- Instructions to follow
Go to the line in the data below that contains "For basic modification". Write it out exactly, along with every later line through the last, and nothing else.
╔══
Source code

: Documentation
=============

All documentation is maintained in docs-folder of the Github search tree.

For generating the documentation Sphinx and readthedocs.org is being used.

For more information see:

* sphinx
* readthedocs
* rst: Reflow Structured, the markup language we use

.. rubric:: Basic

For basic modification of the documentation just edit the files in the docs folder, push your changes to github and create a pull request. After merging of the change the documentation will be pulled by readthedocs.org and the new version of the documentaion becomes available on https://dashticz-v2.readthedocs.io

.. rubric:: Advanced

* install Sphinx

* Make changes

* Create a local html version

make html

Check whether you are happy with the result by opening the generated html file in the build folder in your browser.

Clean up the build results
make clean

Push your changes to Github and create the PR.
╚══
- Expected answer
For basic modification of the documentation just edit the files in the docs folder, push your changes to github and create a pull request. After merging of the change the documentation will be pulled by readthedocs.org and the new version of the documentaion becomes available on https://dashticz-v2.readthedocs.io

.. rubric:: Advanced

* install Sphinx

* Make changes

* Create a local html version

make html

Check whether you are happy with the result by opening the generated html file in the build folder in your browser.

Clean up the build results
make clean

Push your changes to Github and create the PR.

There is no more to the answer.